ENTRIES PROVIDED START

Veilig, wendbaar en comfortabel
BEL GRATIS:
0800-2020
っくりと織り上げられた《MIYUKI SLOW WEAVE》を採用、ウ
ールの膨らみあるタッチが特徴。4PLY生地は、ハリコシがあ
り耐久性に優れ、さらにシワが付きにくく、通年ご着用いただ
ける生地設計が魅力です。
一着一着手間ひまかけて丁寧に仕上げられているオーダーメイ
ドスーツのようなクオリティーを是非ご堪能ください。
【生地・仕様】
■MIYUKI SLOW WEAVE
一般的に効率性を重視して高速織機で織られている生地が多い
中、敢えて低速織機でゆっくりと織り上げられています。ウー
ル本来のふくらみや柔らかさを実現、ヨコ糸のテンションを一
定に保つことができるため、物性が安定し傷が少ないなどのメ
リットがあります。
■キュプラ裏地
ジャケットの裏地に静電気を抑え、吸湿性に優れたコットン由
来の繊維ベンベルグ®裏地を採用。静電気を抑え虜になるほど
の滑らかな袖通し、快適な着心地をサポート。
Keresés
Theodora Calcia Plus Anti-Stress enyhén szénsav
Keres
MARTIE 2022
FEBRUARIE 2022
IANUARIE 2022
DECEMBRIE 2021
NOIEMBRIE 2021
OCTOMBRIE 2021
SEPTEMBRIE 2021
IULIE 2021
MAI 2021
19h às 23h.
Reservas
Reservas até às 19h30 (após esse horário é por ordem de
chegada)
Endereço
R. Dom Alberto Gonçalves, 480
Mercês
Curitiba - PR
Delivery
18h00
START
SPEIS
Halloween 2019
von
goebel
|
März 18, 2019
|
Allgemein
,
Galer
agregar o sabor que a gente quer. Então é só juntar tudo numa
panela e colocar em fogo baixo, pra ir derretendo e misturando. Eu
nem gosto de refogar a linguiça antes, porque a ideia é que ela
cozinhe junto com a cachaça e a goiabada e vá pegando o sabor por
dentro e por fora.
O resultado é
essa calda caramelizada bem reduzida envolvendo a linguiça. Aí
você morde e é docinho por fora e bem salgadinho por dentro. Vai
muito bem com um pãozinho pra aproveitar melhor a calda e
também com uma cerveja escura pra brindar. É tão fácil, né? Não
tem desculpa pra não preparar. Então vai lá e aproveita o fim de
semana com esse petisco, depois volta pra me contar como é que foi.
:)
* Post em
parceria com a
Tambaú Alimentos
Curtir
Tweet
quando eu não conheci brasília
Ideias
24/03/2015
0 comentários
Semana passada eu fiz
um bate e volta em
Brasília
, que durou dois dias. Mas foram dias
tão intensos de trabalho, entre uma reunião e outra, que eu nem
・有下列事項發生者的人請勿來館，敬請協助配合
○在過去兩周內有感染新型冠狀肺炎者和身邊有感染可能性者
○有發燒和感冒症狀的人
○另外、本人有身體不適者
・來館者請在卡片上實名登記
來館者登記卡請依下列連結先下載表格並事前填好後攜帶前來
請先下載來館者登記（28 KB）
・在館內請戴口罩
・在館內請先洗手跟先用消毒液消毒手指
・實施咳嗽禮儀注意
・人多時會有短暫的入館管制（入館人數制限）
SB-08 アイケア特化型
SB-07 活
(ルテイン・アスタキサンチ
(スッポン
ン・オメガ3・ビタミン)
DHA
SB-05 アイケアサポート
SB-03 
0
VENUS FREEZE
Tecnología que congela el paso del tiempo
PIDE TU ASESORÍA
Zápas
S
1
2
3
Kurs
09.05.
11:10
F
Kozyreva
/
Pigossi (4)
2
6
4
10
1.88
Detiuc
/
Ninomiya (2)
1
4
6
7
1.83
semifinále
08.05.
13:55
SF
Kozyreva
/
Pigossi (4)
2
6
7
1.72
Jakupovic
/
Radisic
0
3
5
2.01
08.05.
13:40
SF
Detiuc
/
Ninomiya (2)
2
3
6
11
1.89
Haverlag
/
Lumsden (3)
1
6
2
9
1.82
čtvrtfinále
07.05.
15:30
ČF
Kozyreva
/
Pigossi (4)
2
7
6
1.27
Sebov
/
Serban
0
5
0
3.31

ENTRIES PROVIDED END

→ ASSIGNMENT
When you transcribe the listing, make each line match the original exactly.

→ OUTPUT FOR THIS TASK
Veilig, wendbaar en comfortabel
BEL GRATIS:
0800-2020
っくりと織り上げられた《MIYUKI SLOW WEAVE》を採用、ウ
ールの膨らみあるタッチが特徴。4PLY生地は、ハリコシがあ
り耐久性に優れ、さらにシワが付きにくく、通年ご着用いただ
ける生地設計が魅力です。
一着一着手間ひまかけて丁寧に仕上げられているオーダーメイ
ドスーツのようなクオリティーを是非ご堪能ください。
【生地・仕様】
■MIYUKI SLOW WEAVE
一般的に効率性を重視して高速織機で織られている生地が多い
中、敢えて低速織機でゆっくりと織り上げられています。ウー
ル本来のふくらみや柔らかさを実現、ヨコ糸のテンションを一
定に保つことができるため、物性が安定し傷が少ないなどのメ
リットがあります。
■キュプラ裏地
ジャケットの裏地に静電気を抑え、吸湿性に優れたコットン由
来の繊維ベンベルグ®裏地を採用。静電気を抑え虜になるほど
の滑らかな袖通し、快適な着心地をサポート。
Keresés
Theodora Calcia Plus Anti-Stress enyhén szénsav
Keres
MARTIE 2022
FEBRUARIE 2022
IANUARIE 2022
DECEMBRIE 2021
NOIEMBRIE 2021
OCTOMBRIE 2021
SEPTEMBRIE 2021
IULIE 2021
MAI 2021
19h às 23h.
Reservas
Reservas até às 19h30 (após esse horário é por ordem de
chegada)
Endereço
R. Dom Alberto Gonçalves, 480
Mercês
Curitiba - PR
Delivery
18h00
START
SPEIS
Halloween 2019
von
goebel
|
März 18, 2019
|
Allgemein
,
Galer
agregar o sabor que a gente quer. Então é só juntar tudo numa
panela e colocar em fogo baixo, pra ir derretendo e misturando. Eu
nem gosto de refogar a linguiça antes, porque a ideia é que ela
cozinhe junto com a cachaça e a goiabada e vá pegando o sabor por
dentro e por fora.
O resultado é
essa calda caramelizada bem reduzida envolvendo a linguiça. Aí
você morde e é docinho por fora e bem salgadinho por dentro. Vai
muito bem com um pãozinho pra aproveitar melhor a calda e
também com uma cerveja escura pra brindar. É tão fácil, né? Não
tem desculpa pra não preparar. Então vai lá e aproveita o fim de
semana com esse petisco, depois volta pra me contar como é que foi.
:)
* Post em
parceria com a
Tambaú Alimentos
Curtir
Tweet
quando eu não conheci brasília
Ideias
24/03/2015
0 comentários
Semana passada eu fiz
um bate e volta em
Brasília
, que durou dois dias. Mas foram dias
tão intensos de trabalho, entre uma reunião e outra, que eu nem
・有下列事項發生者的人請勿來館，敬請協助配合
○在過去兩周內有感染新型冠狀肺炎者和身邊有感染可能性者
○有發燒和感冒症狀的人
○另外、本人有身體不適者
・來館者請在卡片上實名登記
來館者登記卡請依下列連結先下載表格並事前填好後攜帶前來
請先下載來館者登記（28 KB）
・在館內請戴口罩
・在館內請先洗手跟先用消毒液消毒手指
・實施咳嗽禮儀注意
・人多時會有短暫的入館管制（入館人數制限）
SB-08 アイケア特化型
SB-07 活
(ルテイン・アスタキサンチ
(スッポン
ン・オメガ3・ビタミン)
DHA
SB-05 アイケアサポート
SB-03 
0
VENUS FREEZE
Tecnología que congela el paso del tiempo
PIDE TU ASESORÍA
Zápas
S
1
2
3
Kurs
09.05.
11:10
F
Kozyreva
/
Pigossi (4)
2
6
4
10
1.88
Detiuc
/
Ninomiya (2)
1
4
6
7
1.83
semifinále
08.05.
13:55
SF
Kozyreva
/
Pigossi (4)
2
6
7
1.72
Jakupovic
/
Radisic
0
3
5
2.01
08.05.
13:40
SF
Detiuc
/
Ninomiya (2)
2
3
6
11
1.89
Haverlag
/
Lumsden (3)
1
6
2
9
1.82
čtvrtfinále
07.05.
15:30
ČF
Kozyreva
/
Pigossi (4)
2
7
6
1.27
Sebov
/
Serban
0
5
0
3.31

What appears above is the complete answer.